Construct a Full URL
In some cases you may need to reference the full URL of a resource instead of a relative path. Full Activity URLs follow this structure:
{protocol}://{clientId}.discordsays.com{resourcePath}
URL constructor:
const protocol = `https`;
const clientId = '<YOUR CLIENT ID>';
const proxyDomain = 'discordsays.com';
const resourcePath = '/foo/bar.jpg';
const url = new URL(`${protocol}://${clientId}.${proxyDomain}${resourcePath}`);
12345678:
| Relative Path | Full Path |
|---|
/foo/bar.jpg | https://12345678.discordsays.com/foo/bar.jpg |
Using External Resources
Activities are sandboxed through the Discord proxy. All external URLs must be configured as URL mappings in the developer portal.
A common issue arises when third-party npm modules or other resources reference external URLs directly. For example, if an npm module attempts to call https://foo.library.com, the request will fail with a blocked:csp error.

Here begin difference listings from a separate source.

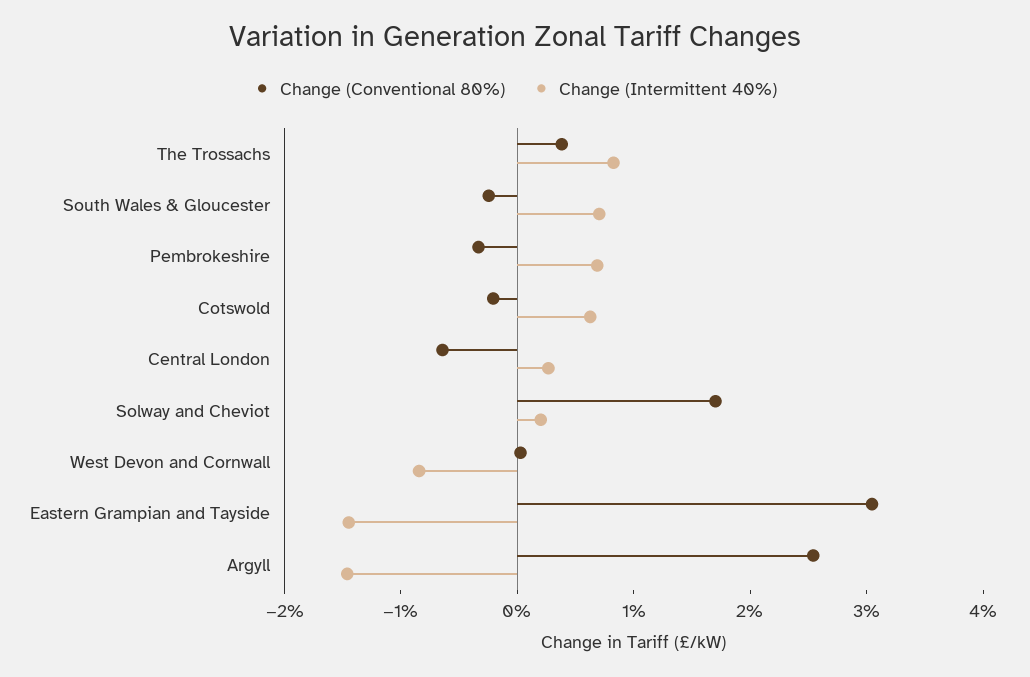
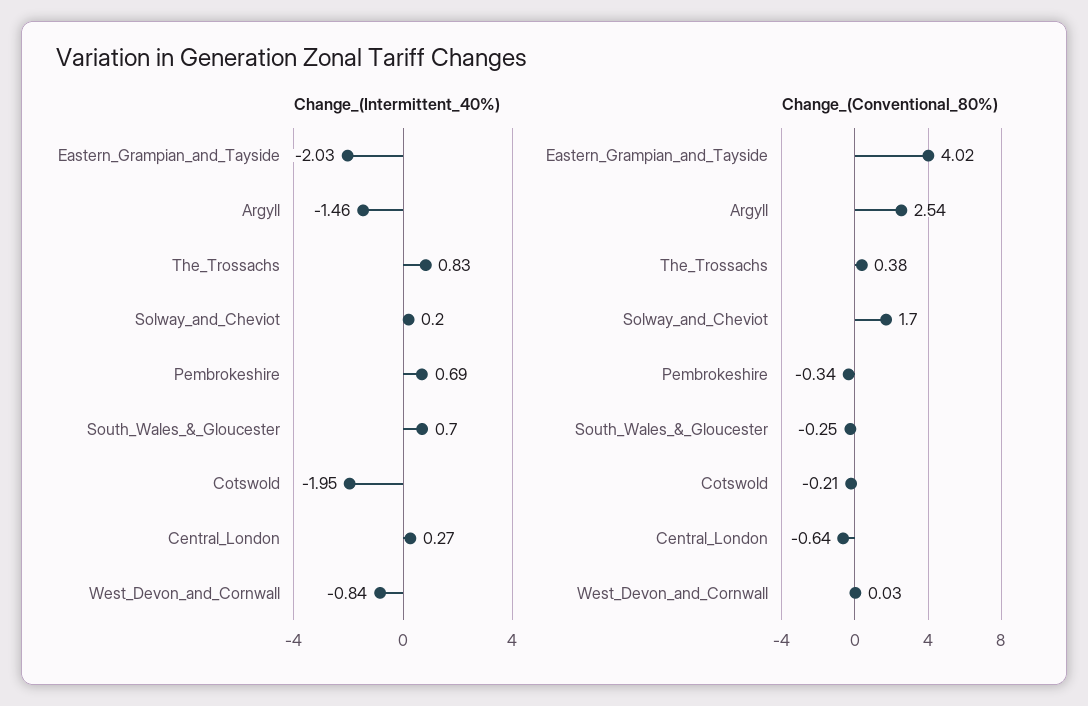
  {
    "Change (Conventional 80%)": {
      "The Trossachs": 0.38,
      "South Wales & Gloucester": -0.25,
      "Pembrokeshire": -0.34,
      "Cotswold": -0.21,
      "Central London": -0.64,
      "Solway and Cheviot": 1.7,
      "West Devon and Cornwall": 0.03,
-     "Eastern Grampian and Tayside": 3,
+     "Eastern Grampian and Tayside": 4.02,
      "Argyll": 2.54
    },
    "Change (Intermittent 40%)": {
      "The Trossachs": 0.83,
      "South Wales & Gloucester": 0.7,
      "Pembrokeshire": 0.69,
-     "Cotswold": 0.6,
+     "Cotswold": -1.95,
      "Central London": 0.27,
      "Solway and Cheviot": 0.2,
      "West Devon and Cornwall": -0.84,
-     "Eastern Grampian and Tayside": -1.4,
+     "Eastern Grampian and Tayside": -2.03,
      "Argyll": -1.46
    }
  }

To work around this, you have several options:
- Fork the library to use mapped URLs
- Use patch-package to apply a post-install patch
- Use the
patchUrlMappings API from the Embedded App SDK
The patchUrlMappings API is the recommended approach, as it provides a smooth path from development to production without modifying third-party code.
Using patchUrlMappings
This function takes an array of mappings and transforms any external network requests to use the configured proxy paths. Here is an example:
- In the developer portal, create a URL mapping:
/foo → foo.com
- In your code, call
patchUrlMappings when initializing your app:
import {patchUrlMappings} from '@discord/embedded-app-sdk';
const isProd = process.env.NODE_ENV === 'production';
async function setupApp() {
if (isProd) {
patchUrlMappings([{prefix: '/foo', target: 'foo.com'}]);
}
// Start app initialization after this...
}
patchUrlMappings modifies the browser’s global fetch, WebSocket, and XMLHttpRequest.prototype.open. Depending on the library you are patching, you may see side effects. Use it only when necessary.
Security Considerations
Trusting Client Data
Do not treat data coming from the Discord client as a source of truth. Data about the current user, their Nitro status, or their current channel could be falsified by a malicious client. If you need verified data, call the Discord API directly from your application’s server using the OAuth2 access token obtained through the full authorization flow.
Additionally, data from the Discord client is not sanitized. Usernames, channel names, and other fields are arbitrary user input. Always sanitize these strings before rendering them, or use .textContent instead of .innerHTML.
Using Cookies
To set a cookie for use in network requests through the proxy, ensure the cookie’s domain matches your app’s full {clientId}.discordsays.com domain. You must also set SameSite=None Partitioned on the cookie:
SameSite=None is required because browsers refuse to store or send cookies with stricter settings for requests made from within an iframe.Partitioned limits the cookie to Discord’s iframes only.
Other Activities cannot use your Activity’s cookies due to the Content Security Policy (CSP) restricting requests to your own app’s proxy.